I should have mention "lipless" cranks. They move/vibrate from water resistant against a flat surface on the top/head front end. You can yo yo jig them vertically like a blade bait but most don't have enough weight to stay down vertically or to drop quick enough for good control as a blade bait does. That's why the guy developed an add on weight.


----------



## Scum_Frog (Apr 3, 2009)

Isnt it like using chubby darters or something along those lines? Ive tried a lot of different lures for walleye on erie through the ice and I haven't had much success at all with those style of lures...most of my success came on lures where the minnows would hang horizontal not vertical...believe it gives a more life like appeal.


----------



## c. j. stone (Sep 24, 2006)

Maybe you wouldn't need to hang minnows(maybe a big shiner head on the forward treble?) on a crank with the potential action/sounds these things can produce? Weight to keep them vertical under the hole is the biggest "issue" I can see with the tremendous underwater currents sometimes found on Erie. Plus, Erie walleye put most of their fat/weight on by eating Shad!(ask any wildlife official if in doubt)! These lures look very much like shad to me.


----------



## Lundy (Apr 5, 2004)

I have caught some fish on lipless rattling crankbaits through the ice.

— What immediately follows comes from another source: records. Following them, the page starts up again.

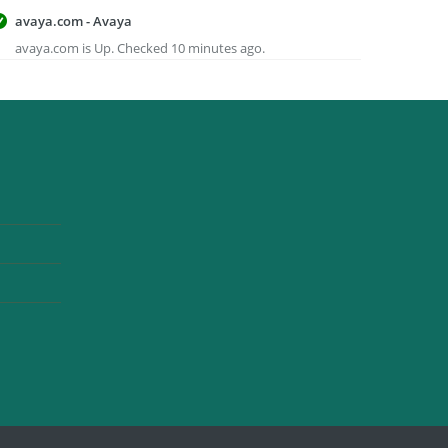
avaya.com - Avaya
avaya.com is Up. Checked 10 minutes ago.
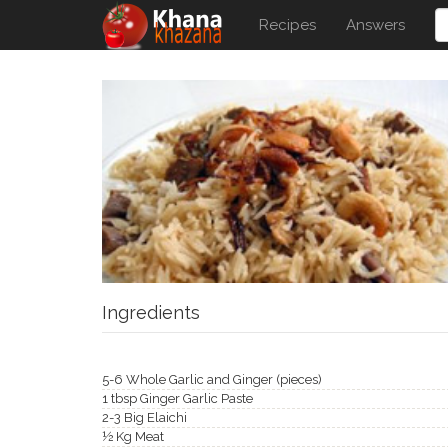
Recipes
Answers
Ingredients
5-6 Whole Garlic and Ginger (pieces)
1 tbsp Ginger Garlic Paste
2-3 Big Elaichi
½ Kg Meat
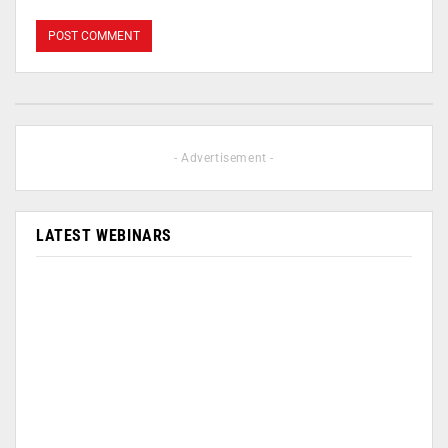
- Advertisement -
LATEST WEBINARS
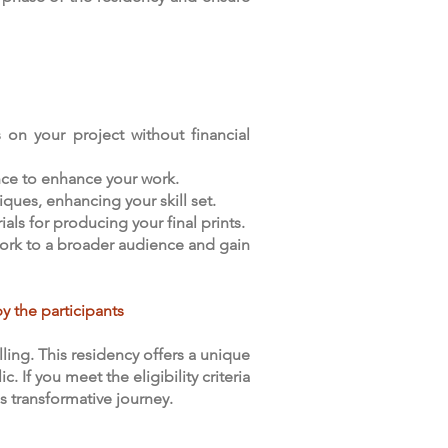
 on your project without financial
nce to enhance your work.
ques, enhancing your skill set.
als for producing your final prints.
 work to a broader audience and gain
y the participants
ing. This residency offers a unique
If you meet the eligibility criteria
s transformative journey.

I also used them with success at Presque Isle to "call" fish to my location and then catch them, panfish and perch, on the jigging spoon with dropper presentation on the other rod. I watched this occur on my camera in the ultra clear waters there. One area with weed growth 18" off of the bottom you would see no fish and then start jigging the rattling bait and see fish raise up out of the weeds to take a look, it was fun to watch.


----------



## HappySnag (Dec 20, 2007)

god video,lindy darter


----------



## yonderfishin (Apr 9, 2006)

Not necessarily a crankbait but Ive been wondering about those "flying lures" they used to sell on tv. Put a glass worm rattle in there somewhere and all that swimming action along with the rattle would be interesting to try.


----------



## Ruminator (Apr 6, 2004)

yonderfishin, you may have something with that idea.


----------



## joewallguy (Jan 18, 2008)

ive used um. inFisherman has been pimping them for years. clackin rap. feel and fish great I thought. just never caught a dang walleye on one, tried a few time. stick to what works I say. rappy, pimple, cleo,,,,,,,thank you


----------



## bassmastermjb (Apr 8, 2004)

I had customers that beat the crap out of the walleye on Erie last year jigging Rattle Traps and Clackin' Raps.................Mark


----------